[Data extracted from a collection]
---

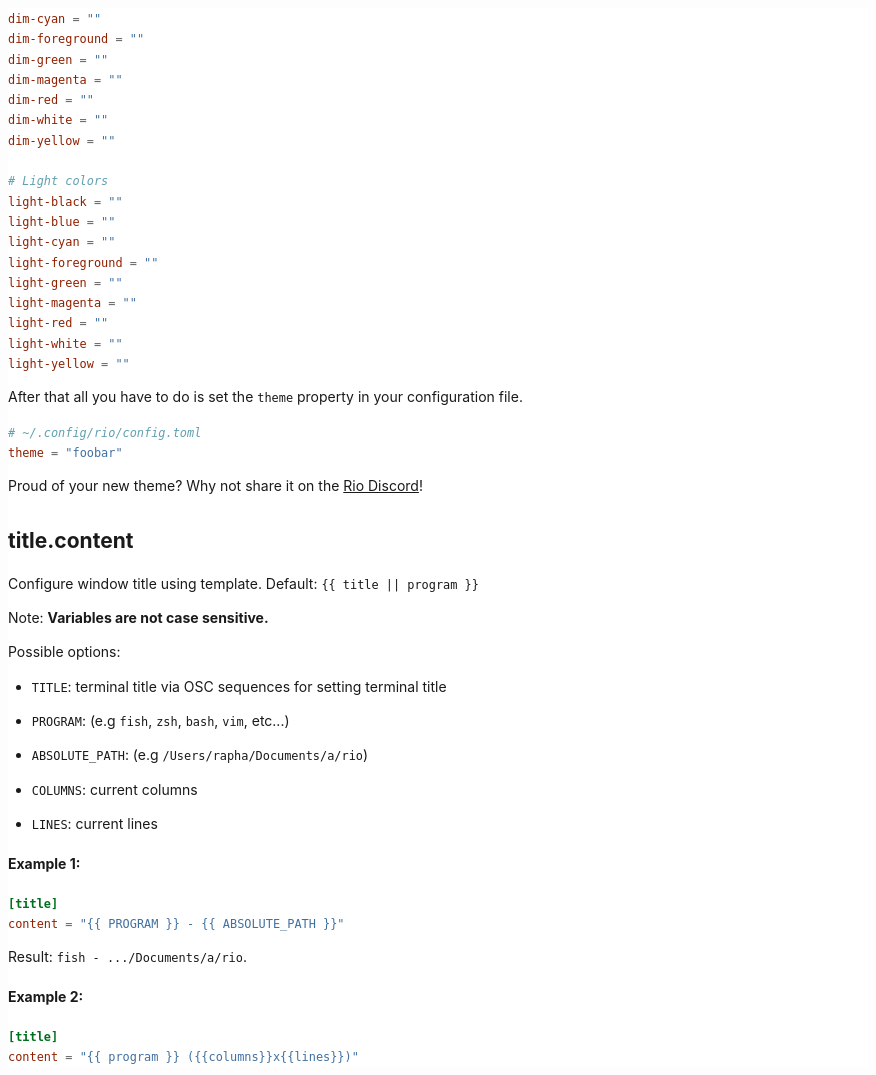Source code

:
 ```toml
dim-cyan = ""
dim-foreground = ""
dim-green = ""
dim-magenta = ""
dim-red = ""
dim-white = ""
dim-yellow = ""

# Light colors
light-black = ""
light-blue = ""
light-cyan = ""
light-foreground = ""
light-green = ""
light-magenta = ""
light-red = ""
light-white = ""
light-yellow = ""
```

After that all you have to do is set the `theme` property in your configuration file.

```toml
# ~/.config/rio/config.toml
theme = "foobar"
```

Proud of your new theme? Why not share it on the [Rio Discord](https://discord.gg/zRvJjmKGwS)!

## title.content

Configure window title using template. Default: `{{ title || program }}`

Note: **Variables are not case sensitive.**

Possible options:

- `TITLE`: terminal title via OSC sequences for setting terminal title
- `PROGRAM`: (e.g `fish`, `zsh`, `bash`, `vim`, etc...)
- `ABSOLUTE_PATH`: (e.g `/Users/rapha/Documents/a/rio`)

- `COLUMNS`: current columns
- `LINES`: current lines

#### Example 1:

```toml
[title]
content = "{{ PROGRAM }} - {{ ABSOLUTE_PATH }}"
```

Result: `fish - .../Documents/a/rio`.

#### Example 2:

```toml
[title]
content = "{{ program }} ({{columns}}x{{lines}})"
```
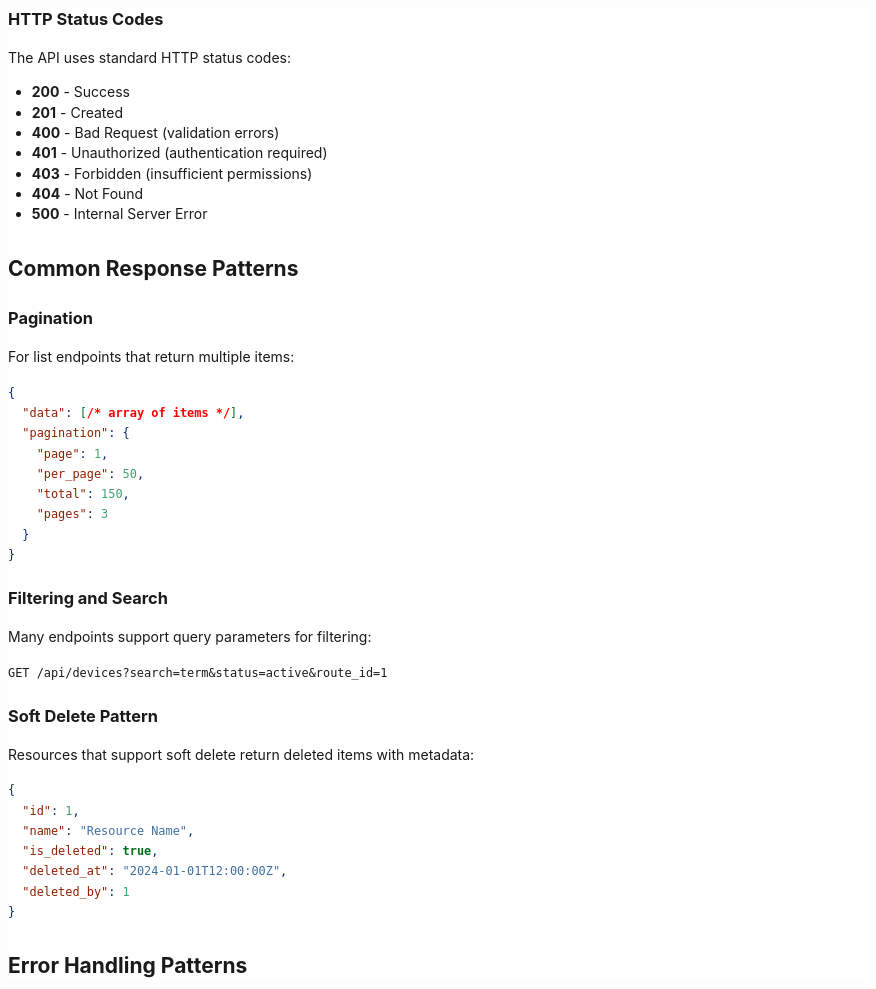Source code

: ### HTTP Status Codes

The API uses standard HTTP status codes:

- **200** - Success
- **201** - Created
- **400** - Bad Request (validation errors)
- **401** - Unauthorized (authentication required)
- **403** - Forbidden (insufficient permissions)
- **404** - Not Found
- **500** - Internal Server Error

## Common Response Patterns

### Pagination

For list endpoints that return multiple items:

```json
{
  "data": [/* array of items */],
  "pagination": {
    "page": 1,
    "per_page": 50,
    "total": 150,
    "pages": 3
  }
}
```

### Filtering and Search

Many endpoints support query parameters for filtering:

```
GET /api/devices?search=term&status=active&route_id=1
```

### Soft Delete Pattern

Resources that support soft delete return deleted items with metadata:

```json
{
  "id": 1,
  "name": "Resource Name",
  "is_deleted": true,
  "deleted_at": "2024-01-01T12:00:00Z",
  "deleted_by": 1
}
```

## Error Handling Patterns
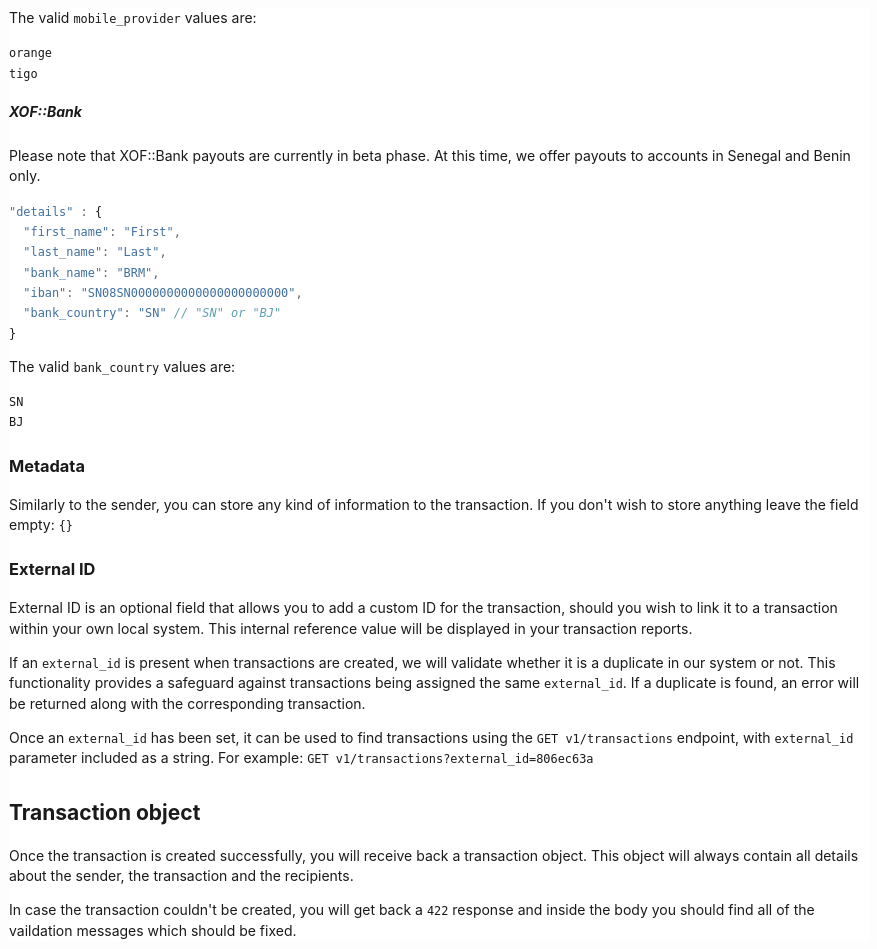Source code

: The valid `mobile_provider` values are:

```
orange
tigo
```

##### XOF::Bank
Please note that XOF::Bank payouts are currently in beta phase. At this time, we offer payouts to accounts in Senegal and Benin only.

```javascript
"details" : {
  "first_name": "First",
  "last_name": "Last",
  "bank_name": "BRM",
  "iban": "SN08SN0000000000000000000000",
  "bank_country": "SN" // "SN" or "BJ"
}
```

The valid `bank_country` values are:

```
SN
BJ
```

### Metadata

Similarly to the sender, you can store any kind of information to the transaction. If you don't wish to store anything leave the field empty: `{}`

### External ID

External ID is an optional field that allows you to add a custom ID for the transaction, should you wish to link it to a transaction within your own local system. This internal reference value will be displayed in your transaction reports.

If an `external_id` is present when transactions are created, we will validate whether it is a duplicate in our system or not. This functionality provides a safeguard against transactions being assigned the same `external_id`. If a duplicate is found, an error will be returned along with the corresponding transaction.

Once an `external_id` has been set, it can be used to find transactions using the `GET v1/transactions` endpoint, with `external_id` parameter included as a string. For example: `GET v1/transactions?external_id=806ec63a`

## Transaction object

Once the transaction is created successfully, you will receive back a transaction object. This object will always contain all details about the sender, the transaction and the recipients.

In case the transaction couldn't be created, you will get back a `422` response and inside the body you should find all of the vaildation messages which should be fixed.
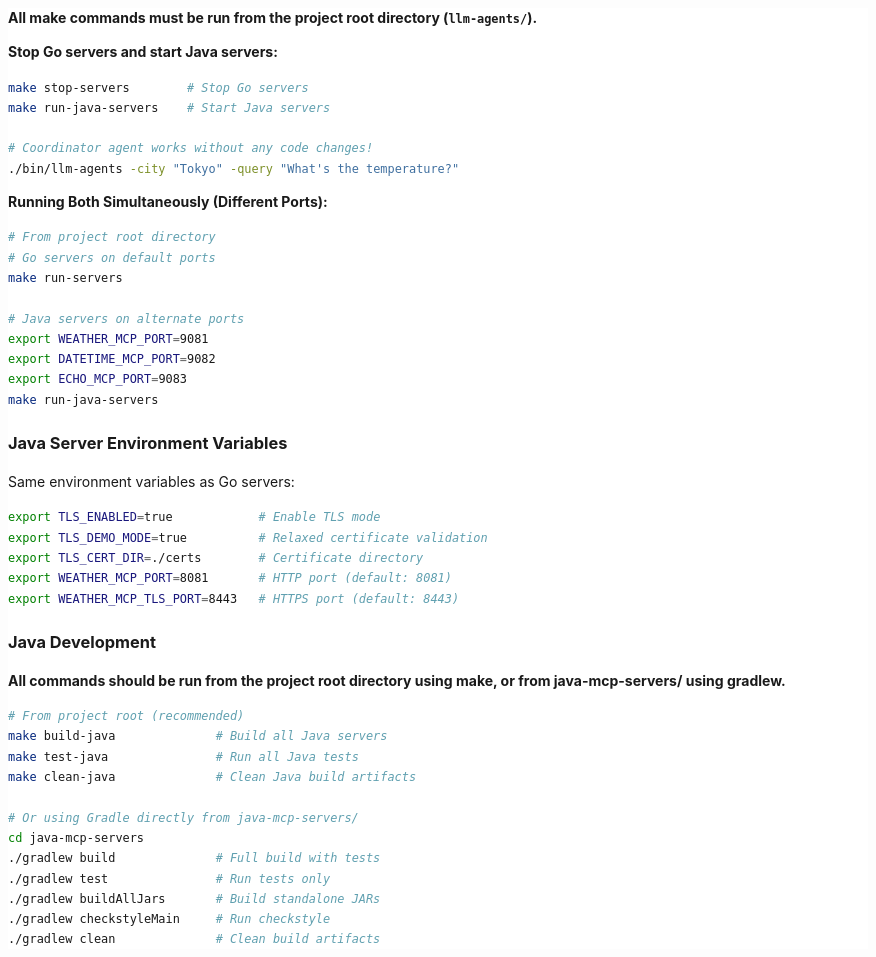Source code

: **All make commands must be run from the project root directory (`llm-agents/`).**

**Stop Go servers and start Java servers:**
```bash
make stop-servers        # Stop Go servers
make run-java-servers    # Start Java servers

# Coordinator agent works without any code changes!
./bin/llm-agents -city "Tokyo" -query "What's the temperature?"
```

**Running Both Simultaneously (Different Ports):**
```bash
# From project root directory
# Go servers on default ports
make run-servers

# Java servers on alternate ports
export WEATHER_MCP_PORT=9081
export DATETIME_MCP_PORT=9082
export ECHO_MCP_PORT=9083
make run-java-servers
```

### Java Server Environment Variables

Same environment variables as Go servers:

```bash
export TLS_ENABLED=true            # Enable TLS mode
export TLS_DEMO_MODE=true          # Relaxed certificate validation
export TLS_CERT_DIR=./certs        # Certificate directory
export WEATHER_MCP_PORT=8081       # HTTP port (default: 8081)
export WEATHER_MCP_TLS_PORT=8443   # HTTPS port (default: 8443)
```

### Java Development

**All commands should be run from the project root directory using make, or from java-mcp-servers/ using gradlew.**

```bash
# From project root (recommended)
make build-java              # Build all Java servers
make test-java               # Run all Java tests
make clean-java              # Clean Java build artifacts

# Or using Gradle directly from java-mcp-servers/
cd java-mcp-servers
./gradlew build              # Full build with tests
./gradlew test               # Run tests only
./gradlew buildAllJars       # Build standalone JARs
./gradlew checkstyleMain     # Run checkstyle
./gradlew clean              # Clean build artifacts
```
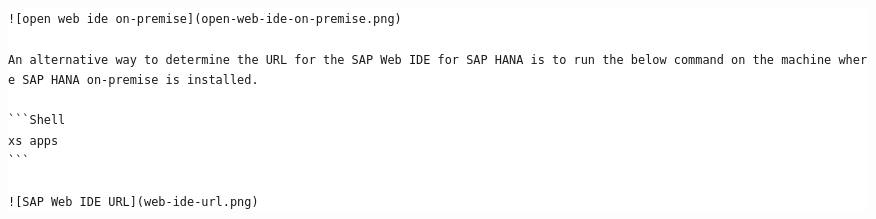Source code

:     ![open web ide on-premise](open-web-ide-on-premise.png)

    An alternative way to determine the URL for the SAP Web IDE for SAP HANA is to run the below command on the machine where SAP HANA on-premise is installed.

    ```Shell
    xs apps
    ```

    ![SAP Web IDE URL](web-ide-url.png)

---

Output the records above unchanged, minus their pictures.

Solved exercise.
Source code

:
 ```toml
dim-cyan = ""
dim-foreground = ""
dim-green = ""
dim-magenta = ""
dim-red = ""
dim-white = ""
dim-yellow = ""

# Light colors
light-black = ""
light-blue = ""
light-cyan = ""
light-foreground = ""
light-green = ""
light-magenta = ""
light-red = ""
light-white = ""
light-yellow = ""
```

After that all you have to do is set the `theme` property in your configuration file.

```toml
# ~/.config/rio/config.toml
theme = "foobar"
```

Proud of your new theme? Why not share it on the [Rio Discord](https://discord.gg/zRvJjmKGwS)!

## title.content

Configure window title using template. Default: `{{ title || program }}`

Note: **Variables are not case sensitive.**

Possible options:

- `TITLE`: terminal title via OSC sequences for setting terminal title
- `PROGRAM`: (e.g `fish`, `zsh`, `bash`, `vim`, etc...)
- `ABSOLUTE_PATH`: (e.g `/Users/rapha/Documents/a/rio`)

- `COLUMNS`: current columns
- `LINES`: current lines

#### Example 1:

```toml
[title]
content = "{{ PROGRAM }} - {{ ABSOLUTE_PATH }}"
```

Result: `fish - .../Documents/a/rio`.

#### Example 2:

```toml
[title]
content = "{{ program }} ({{columns}}x{{lines}})"
```
Source code

: ### HTTP Status Codes

The API uses standard HTTP status codes:

- **200** - Success
- **201** - Created
- **400** - Bad Request (validation errors)
- **401** - Unauthorized (authentication required)
- **403** - Forbidden (insufficient permissions)
- **404** - Not Found
- **500** - Internal Server Error

## Common Response Patterns

### Pagination

For list endpoints that return multiple items:

```json
{
  "data": [/* array of items */],
  "pagination": {
    "page": 1,
    "per_page": 50,
    "total": 150,
    "pages": 3
  }
}
```

### Filtering and Search

Many endpoints support query parameters for filtering:

```
GET /api/devices?search=term&status=active&route_id=1
```

### Soft Delete Pattern

Resources that support soft delete return deleted items with metadata:

```json
{
  "id": 1,
  "name": "Resource Name",
  "is_deleted": true,
  "deleted_at": "2024-01-01T12:00:00Z",
  "deleted_by": 1
}
```

## Error Handling Patterns
Source code

: The valid `mobile_provider` values are:

```
orange
tigo
```

##### XOF::Bank
Please note that XOF::Bank payouts are currently in beta phase. At this time, we offer payouts to accounts in Senegal and Benin only.

```javascript
"details" : {
  "first_name": "First",
  "last_name": "Last",
  "bank_name": "BRM",
  "iban": "SN08SN0000000000000000000000",
  "bank_country": "SN" // "SN" or "BJ"
}
```

The valid `bank_country` values are:

```
SN
BJ
```

### Metadata

Similarly to the sender, you can store any kind of information to the transaction. If you don't wish to store anything leave the field empty: `{}`

### External ID

External ID is an optional field that allows you to add a custom ID for the transaction, should you wish to link it to a transaction within your own local system. This internal reference value will be displayed in your transaction reports.

If an `external_id` is present when transactions are created, we will validate whether it is a duplicate in our system or not. This functionality provides a safeguard against transactions being assigned the same `external_id`. If a duplicate is found, an error will be returned along with the corresponding transaction.

Once an `external_id` has been set, it can be used to find transactions using the `GET v1/transactions` endpoint, with `external_id` parameter included as a string. For example: `GET v1/transactions?external_id=806ec63a`

## Transaction object

Once the transaction is created successfully, you will receive back a transaction object. This object will always contain all details about the sender, the transaction and the recipients.

In case the transaction couldn't be created, you will get back a `422` response and inside the body you should find all of the vaildation messages which should be fixed.
Source code

: **All make commands must be run from the project root directory (`llm-agents/`).**

**Stop Go servers and start Java servers:**
```bash
make stop-servers        # Stop Go servers
make run-java-servers    # Start Java servers

# Coordinator agent works without any code changes!
./bin/llm-agents -city "Tokyo" -query "What's the temperature?"
```

**Running Both Simultaneously (Different Ports):**
```bash
# From project root directory
# Go servers on default ports
make run-servers

# Java servers on alternate ports
export WEATHER_MCP_PORT=9081
export DATETIME_MCP_PORT=9082
export ECHO_MCP_PORT=9083
make run-java-servers
```

### Java Server Environment Variables

Same environment variables as Go servers:

```bash
export TLS_ENABLED=true            # Enable TLS mode
export TLS_DEMO_MODE=true          # Relaxed certificate validation
export TLS_CERT_DIR=./certs        # Certificate directory
export WEATHER_MCP_PORT=8081       # HTTP port (default: 8081)
export WEATHER_MCP_TLS_PORT=8443   # HTTPS port (default: 8443)
```

### Java Development

**All commands should be run from the project root directory using make, or from java-mcp-servers/ using gradlew.**

```bash
# From project root (recommended)
make build-java              # Build all Java servers
make test-java               # Run all Java tests
make clean-java              # Clean Java build artifacts

# Or using Gradle directly from java-mcp-servers/
cd java-mcp-servers
./gradlew build              # Full build with tests
./gradlew test               # Run tests only
./gradlew buildAllJars       # Build standalone JARs
./gradlew checkstyleMain     # Run checkstyle
./gradlew clean              # Clean build artifacts
```
Source code

:     ![open web ide on-premise](open-web-ide-on-premise.png)

    An alternative way to determine the URL for the SAP Web IDE for SAP HANA is to run the below command on the machine where SAP HANA on-premise is installed.

    ```Shell
    xs apps
    ```

    ![SAP Web IDE URL](web-ide-url.png)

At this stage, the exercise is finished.